> _What you are asked to do_
Where the string "očkování" appears in a line of the data, show that line.

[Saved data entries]
########################################
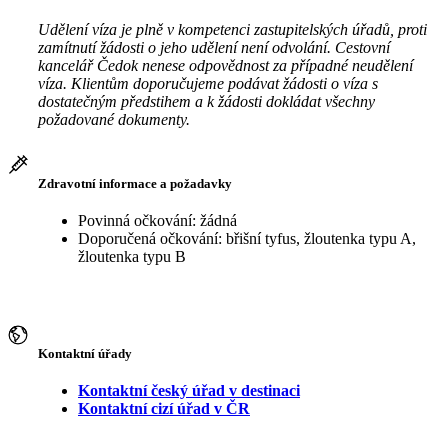
Udělení víza je plně v kompetenci zastupitelských úřadů, proti
zamítnutí žádosti o jeho udělení není odvolání. Cestovní
kancelář Čedok nenese odpovědnost za případné neudělení
víza. Klientům doporučujeme podávat žádosti o víza s
dostatečným předstihem a k žádosti dokládat všechny
požadované dokumenty.
Zdravotní informace a požadavky
Povinná očkování: žádná
Doporučená očkování: břišní tyfus, žloutenka typu A,
žloutenka typu B
Kontaktní úřady
Kontaktní český úřad v destinaci
Kontaktní cizí úřad v ČR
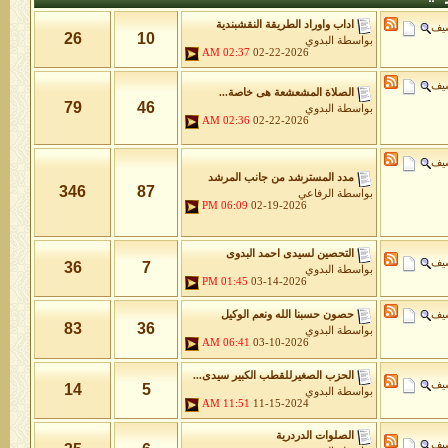
اداب واوراد الطريقة النقشبندية
شيف
26
10
بواسطة
البدوي
02:37 AM
02-22-2026
شيف
الصلاة المشعشعة هى خاصة...
79
46
بواسطة
البدوي
02:36 AM
02-22-2026
شيف
مدد المسترشد من جانب المرشد
346
87
بواسطة
الرفاعي
06:09 PM
02-19-2026
التحصين لسيدى احمد البدوى
شيف
36
7
بواسطة
البدوي
01:45 PM
03-14-2026
شيف
حصون حسبنا الله ونعم الوكيل
83
36
بواسطة
البدوي
06:41 AM
03-10-2026
الحزب الصغيرللقطب الكبير سيدى...
شيف
14
5
بواسطة
البدوي
11:51 AM
11-15-2024
الصلوات الدردرية
شيف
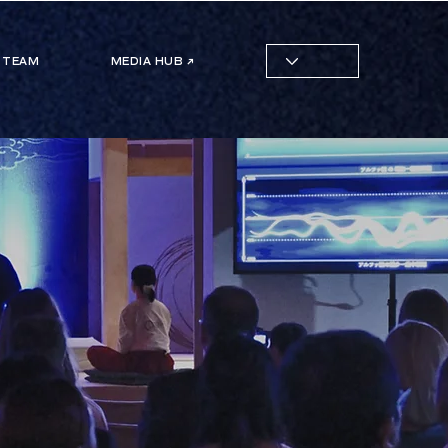
TEAM
MEDIA HUB ↗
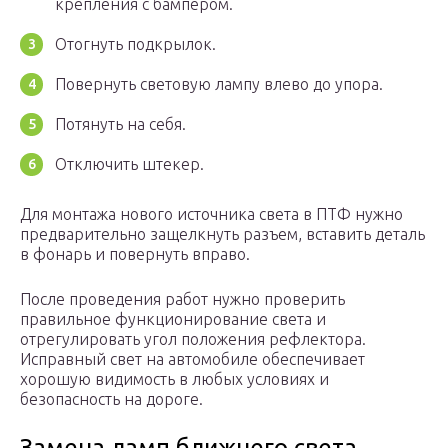
крепления с бампером.
Отогнуть подкрылок.
Повернуть световую лампу влево до упора.
Потянуть на себя.
Отключить штекер.
Для монтажа нового источника света в ПТФ нужно
предварительно защелкнуть разъем, вставить деталь
в фонарь и повернуть вправо.
После проведения работ нужно проверить
правильное функционирование света и
отрегулировать угол положения рефлектора.
Исправный свет на автомобиле обеспечивает
хорошую видимость в любых условиях и
безопасность на дороге.
Замена ламп ближнего света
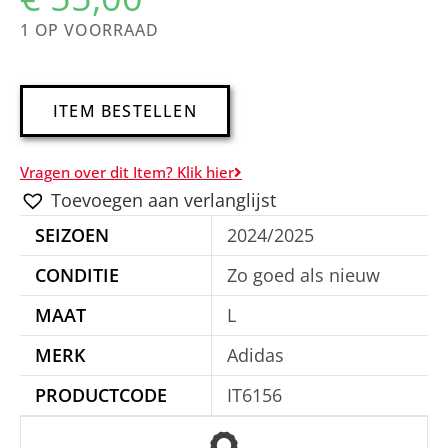
1 OP VOORRAAD
A
ITEM BESTELLEN
l
t
Vragen over dit Item? Klik hier
e
Toevoegen aan verlanglijst
r
SEIZOEN
2024/2025
n
a
CONDITIE
Zo goed als nieuw
t
MAAT
L
i
MERK
Adidas
v
e
PRODUCTCODE
IT6156
:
########################################
> _Answer section_
Povinná očkování: žádná
Doporučená očkování: břišní tyfus, žloutenka typu A,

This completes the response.